How a cattle rancher from Uruguay became one of fashion’s most-respected female designers

Gabriela Hearst is one of the only mainstream fashion designers talking openly about leather sourcing

How a cattle rancher from Uruguay became one of fashion’s most-respected female designers

By Fiona Ward

As the daughter of a Uruguayan cattle rancher, Gabriela Hearst is no stranger to the production cycle of leather. The designer, who has made sustainability her core message since launching her eponymous brand in 2015, often speaks out about her childhood working on her family’s 17,000-acre ranch – Santa Isabel in Paysandu – and the lessons it taught her about making things to be used, and last.

“It informed my desire for quality,” she told Time Sensitive podcast back in 2020. “I have really thought about why I am so attracted to things of quality. It is because things have to be made well to last and to endure – I grew up with things that were made to last and to endure, not necessarily from an ostentatious point of view but from a quality, utilitarian aspect. And I’m always trying to recreate that in what I do.”

Since leaving her role as creative director at Chloé back in 2023, Hearst has focused solely on her own label, implementing a number of sustainability measures that go against the grain of the other mainstream fashion houses she stands among.

Hearst has been outspoken in criticising the use of petroleum-based vegan leathers and stated that she has sourced some natural materials, including wool, from her own family ranch in Uruguay, which she now owns and operates following her father’s passing in 2011.

When it comes to leather, Hearst has been working on her traceability standards since 2020 – when she teamed up with digital identity platform EON in order to give customers total transparency across each material in each garment.

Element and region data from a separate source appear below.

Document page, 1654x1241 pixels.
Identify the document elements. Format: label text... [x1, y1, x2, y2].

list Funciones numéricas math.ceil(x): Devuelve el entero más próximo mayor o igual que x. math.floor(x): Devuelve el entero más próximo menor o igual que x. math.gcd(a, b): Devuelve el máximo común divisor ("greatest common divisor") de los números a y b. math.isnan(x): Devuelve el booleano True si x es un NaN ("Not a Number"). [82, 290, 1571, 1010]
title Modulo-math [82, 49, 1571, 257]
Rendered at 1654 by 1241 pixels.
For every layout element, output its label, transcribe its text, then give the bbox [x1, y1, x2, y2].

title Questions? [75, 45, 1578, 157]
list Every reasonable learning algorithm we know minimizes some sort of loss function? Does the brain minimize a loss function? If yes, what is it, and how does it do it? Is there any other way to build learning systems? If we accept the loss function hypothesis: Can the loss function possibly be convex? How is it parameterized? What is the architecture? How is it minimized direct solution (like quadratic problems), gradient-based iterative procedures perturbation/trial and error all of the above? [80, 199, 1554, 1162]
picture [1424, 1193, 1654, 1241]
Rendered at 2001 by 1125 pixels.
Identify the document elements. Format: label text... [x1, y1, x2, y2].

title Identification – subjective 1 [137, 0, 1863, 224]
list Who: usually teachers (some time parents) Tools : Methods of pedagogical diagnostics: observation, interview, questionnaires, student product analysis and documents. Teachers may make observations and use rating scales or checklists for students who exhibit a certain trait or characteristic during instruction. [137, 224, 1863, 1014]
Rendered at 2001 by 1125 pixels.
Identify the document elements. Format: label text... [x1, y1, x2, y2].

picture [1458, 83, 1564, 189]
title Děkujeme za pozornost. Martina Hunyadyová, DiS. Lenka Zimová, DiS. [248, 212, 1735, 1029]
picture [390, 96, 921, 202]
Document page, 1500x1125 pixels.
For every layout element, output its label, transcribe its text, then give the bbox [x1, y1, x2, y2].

By clicking a small icon under every piece, shoppers are able to see which Leather Working Group tannery the leather came from, as well as where the animal was farmed.

One thing is for sure – [fashion] needs transparency,” Hearst said at the time. “Even for myself, who is passionate about the subject, it was hard to gather this information.”

In more recent times, the house has celebrated a buzzy footwear launch – the Ohio, released on the Spring/Summer 2025 runway, has been namechecked as the brand’s ‘first sustainably-crafted sneaker’. Using Leather Working Group-certified leathers, suedes and nubucks, water-based glues and partially recycled rubber and polyester in the soles and stitching, the line is certainly an impressive feat compared with other runway competitors.

“We love to make beautiful things. That’s our North Star,” the designer recently told Elle magazine. “And we may not be a massive, multibillion-dollar business, but we’re building something that I know to be solid and strong. It will pass the test of time. Because at the end of the day… beauty has always been a part of who we are.”